L’Utak opina du chef et n’insista pas, s’étant attendu à une réponse de ce type. Quoiqu’il soit arrivé, cela leur appartenait et Izul avait certainement raison. Mieux valait éviter d’amener de l’huile sur le feu qui brûlait dans le cœur de l'Illusionniste.
L’adepte du Fuuton jeta un œil derrière son épaule pour apercevoir Mutika et Kiame en grande conversation, parsemée d’éclats de rire. La répartie du jeune Myô semblait avoir plu au rebelle rouquin. Cela n’étonna pas Tokri et il était ravi de les voir se rapprocher. Il y avait bien assez de tensions au sein de l’équipe.
Nika chevauchait seule, le regard tourné vers les ninjas supérieurs. L’Utak la connaissait suffisamment pour deviner qu’elle réfléchissait elle aussi au mystère Gensouard.
— Il faudrait réunir les avis des autres, décida le leader des Genins en se tournant vers sa partenaire de route.
Mutique, Izul se contenta d’approuver d’un hochement de tête. Tokri se mordilla l’intérieur d’une joue, gêné. Un début de culpabilité le prit et il s’en voulut de lui avoir suggéré de parler à Sarouh. L’idée lui semblait soudainement bien moins pertinente.

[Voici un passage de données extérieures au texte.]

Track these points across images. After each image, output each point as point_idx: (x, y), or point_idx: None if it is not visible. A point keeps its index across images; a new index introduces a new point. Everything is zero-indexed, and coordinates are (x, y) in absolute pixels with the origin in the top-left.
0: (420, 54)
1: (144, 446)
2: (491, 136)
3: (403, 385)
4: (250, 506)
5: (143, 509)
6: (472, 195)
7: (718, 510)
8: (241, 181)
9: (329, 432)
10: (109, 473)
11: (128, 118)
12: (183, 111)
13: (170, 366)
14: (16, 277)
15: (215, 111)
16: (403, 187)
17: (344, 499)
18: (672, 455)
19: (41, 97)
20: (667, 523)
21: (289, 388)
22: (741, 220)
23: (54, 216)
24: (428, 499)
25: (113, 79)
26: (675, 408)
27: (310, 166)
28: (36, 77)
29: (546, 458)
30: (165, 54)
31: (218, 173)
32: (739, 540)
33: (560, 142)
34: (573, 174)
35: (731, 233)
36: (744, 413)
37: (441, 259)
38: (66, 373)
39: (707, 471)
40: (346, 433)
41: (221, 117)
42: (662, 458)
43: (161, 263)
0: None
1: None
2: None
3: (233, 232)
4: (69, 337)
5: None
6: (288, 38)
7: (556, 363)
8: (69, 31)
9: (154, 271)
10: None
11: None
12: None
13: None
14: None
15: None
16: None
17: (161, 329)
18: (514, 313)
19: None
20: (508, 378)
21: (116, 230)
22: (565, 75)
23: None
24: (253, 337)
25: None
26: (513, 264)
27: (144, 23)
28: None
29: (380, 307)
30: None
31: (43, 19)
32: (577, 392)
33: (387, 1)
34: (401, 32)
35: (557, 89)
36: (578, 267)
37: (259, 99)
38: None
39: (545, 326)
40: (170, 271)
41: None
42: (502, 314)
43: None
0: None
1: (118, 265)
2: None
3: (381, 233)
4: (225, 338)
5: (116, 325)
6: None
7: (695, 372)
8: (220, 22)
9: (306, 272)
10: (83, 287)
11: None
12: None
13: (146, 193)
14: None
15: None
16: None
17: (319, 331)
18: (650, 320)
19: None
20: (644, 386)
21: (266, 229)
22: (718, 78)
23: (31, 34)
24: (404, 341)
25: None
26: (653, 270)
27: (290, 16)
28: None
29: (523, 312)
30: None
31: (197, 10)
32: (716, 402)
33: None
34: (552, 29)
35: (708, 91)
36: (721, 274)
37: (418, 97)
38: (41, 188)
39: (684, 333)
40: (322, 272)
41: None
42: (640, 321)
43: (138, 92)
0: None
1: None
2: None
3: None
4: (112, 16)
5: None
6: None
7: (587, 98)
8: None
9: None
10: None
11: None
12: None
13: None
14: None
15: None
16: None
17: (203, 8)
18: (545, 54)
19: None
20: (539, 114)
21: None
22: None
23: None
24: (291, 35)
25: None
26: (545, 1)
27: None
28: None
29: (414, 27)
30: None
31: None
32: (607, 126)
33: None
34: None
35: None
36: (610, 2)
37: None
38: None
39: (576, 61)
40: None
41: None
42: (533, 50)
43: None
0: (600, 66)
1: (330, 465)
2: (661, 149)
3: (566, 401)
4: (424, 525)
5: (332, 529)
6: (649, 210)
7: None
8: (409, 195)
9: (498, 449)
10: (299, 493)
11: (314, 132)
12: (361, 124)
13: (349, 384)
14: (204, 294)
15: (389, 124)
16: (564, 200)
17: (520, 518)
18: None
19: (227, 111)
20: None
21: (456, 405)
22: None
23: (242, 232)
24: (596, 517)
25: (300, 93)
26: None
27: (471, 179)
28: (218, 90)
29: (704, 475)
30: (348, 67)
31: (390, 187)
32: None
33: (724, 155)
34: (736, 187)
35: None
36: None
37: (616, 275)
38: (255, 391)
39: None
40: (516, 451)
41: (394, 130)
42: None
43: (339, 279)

— Je ne sais pas ce qu’il s’est passé entre vous deux et tu n’as certainement pas envie d’en parler. Mais si tu en éprouves le besoin, je suis là.
Gomaki leva une main tout en ralentissant pour leur intimer de le suivre, coupant net la réponse d’une Izul qui avait juste eu le temps d’ouvrir la bouche. Ils suivirent le Juunin à un terrain plat où il décréta qu’ils allaient y installer leur campement pour la nuit. Alors qu’ils descendaient de leurs montures, Izul glissa discrètement à Tokri, en un souffle mêlé la brise marine :
— Merci.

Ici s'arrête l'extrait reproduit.